ニューロマーケティングと行動観察は、
商売人の街・大阪の文化に育てられた

――お二人は、大阪出身で、大学のみならず、高校も同じだとうかがっています。大阪という街には、ニューロマーケティングや行動観察のように、新しい分野を成長させる土壌があるのでしょうか?

谷井 大阪でIT企業を経営していて思うのは、IT企業は、東京に一極集中している産業だということです。毎日、同じようなITベンチャーを回っていたら、独自のサービスは生まれにくいかもしれません。

 大阪の人たちは、オリジナルであることが大好きなんです。後追いして儲けようというのではなく、われわれしかやっていないことを世に問うて、認められたい。その点、流行に対しては一歩引いて見ています。
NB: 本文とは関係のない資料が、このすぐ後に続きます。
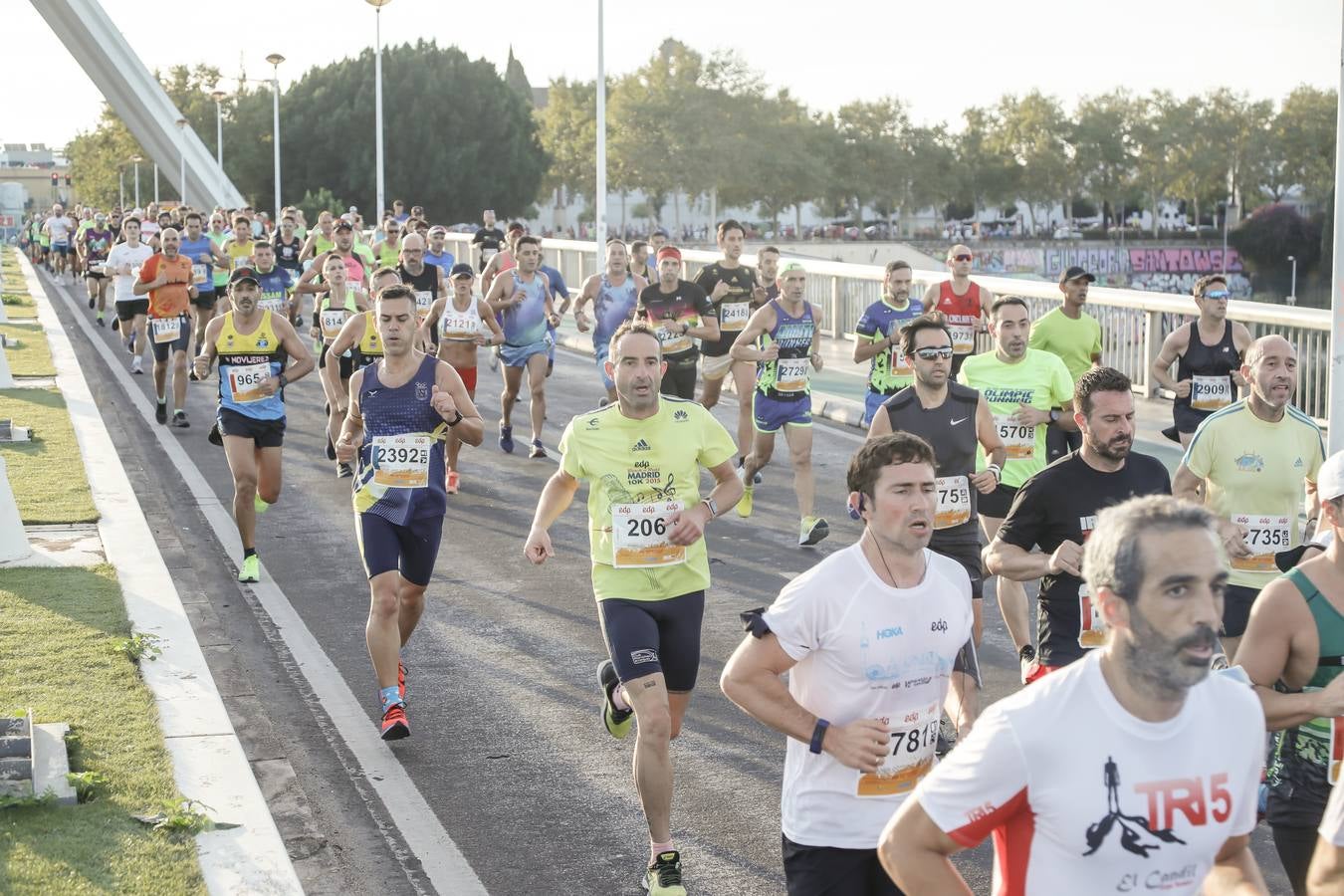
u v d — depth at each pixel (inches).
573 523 462.9
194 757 235.1
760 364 430.3
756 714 151.6
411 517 275.1
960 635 154.8
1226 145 4284.0
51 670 275.3
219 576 386.6
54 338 869.2
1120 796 106.6
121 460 534.6
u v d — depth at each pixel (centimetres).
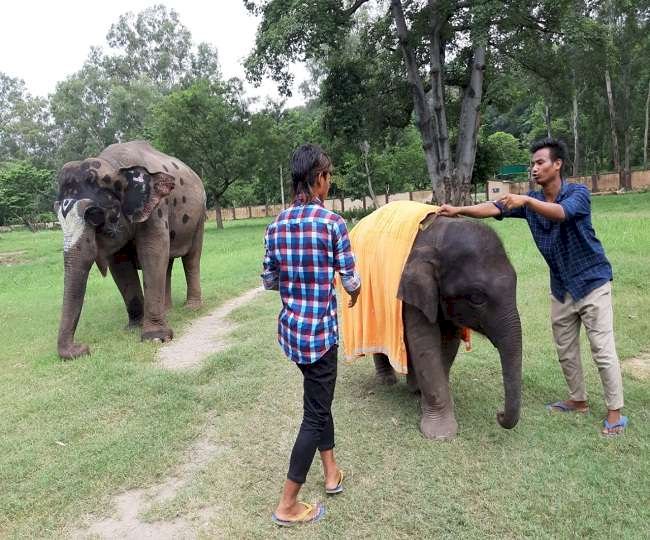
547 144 341
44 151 6675
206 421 404
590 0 2236
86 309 848
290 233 267
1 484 327
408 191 4056
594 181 3494
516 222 1612
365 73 2408
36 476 334
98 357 564
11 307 931
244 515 285
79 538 279
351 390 445
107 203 577
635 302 626
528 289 720
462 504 282
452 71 2380
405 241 358
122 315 781
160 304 643
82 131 5659
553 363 470
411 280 332
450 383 440
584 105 3841
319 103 2547
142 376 495
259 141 3109
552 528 261
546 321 587
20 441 381
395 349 359
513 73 2509
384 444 349
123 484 325
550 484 293
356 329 402
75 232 561
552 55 2192
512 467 313
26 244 2912
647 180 3262
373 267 384
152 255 632
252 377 481
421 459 327
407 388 445
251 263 1264
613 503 276
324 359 269
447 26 2055
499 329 318
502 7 1680
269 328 641
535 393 412
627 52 3212
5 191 4600
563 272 348
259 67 2014
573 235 338
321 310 267
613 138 3503
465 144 2105
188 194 745
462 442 345
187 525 283
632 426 351
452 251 332
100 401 445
情報に翻弄されることなく、うまく活用していると思いますね。

松波 オリジナリティを大切にするという面がありますね。東京の人からは、関西人は「言いたいこと言う」「話にオチを求める」「せっかち」と言われることが多いですが、むしろ、関西人のほうが国際的標準に近いのではないかと思います。

 大阪は商売人の文化なので、言いたいことはちゃんと伝えないといけない。ただし、角がたってはいけないから、そこに冗談を交えることが多い。関西の漫才が発展した理由も、そこにあるかもしれませんね。

谷井 大阪にいると、日本にいるというより、アジアの1つの国にいるような感じがありますよ。東京、大阪、名古屋、福岡…と括られるよりも、ホンコン、ホーチミン、オオサカといった印象です。

松波 ある種、本音で生きていますね。ここで大事なのは、物事を東京だけから見るのでなく、大阪から見るように、自分の枠組みと違う視点で物事を見るということだと思います。イノベーションは、自分の枠組みだけから見ていると起こすのは困難です。谷井社長も、会社を辞めてはじめて見えたことがあった。自分の持っている枠組みの外に出て、気づくことが重要なのだと思います。

 それは、外国に行くとよくわかりますよね。日本では当たり前のことが、その国では当たり前ではないことがある。外国に行ってはじめて、日本の考え方の枠組みに気づく。それと同じように、違いを持つ他者を観察することで、その考え方の枠組みを知ってはじめて、自分では気づいていなかった自らの価値観や思考の枠組みを把握することができます。自分で自分を観察することは難しい。なぜなら、自らのバイアスに自分ではなかなか気づけないからです。

 これからの時代、違う観点を取り入れる必要性に迫られると思います。しかし、自分の会社や組織が持っている枠組みだけで思考していては、新たな気づきや発想を得ることは困難です。だからこそ、さまざまな“場”に足を運んだり、他社と組んだりしてやっていく。そんな時代だと思います。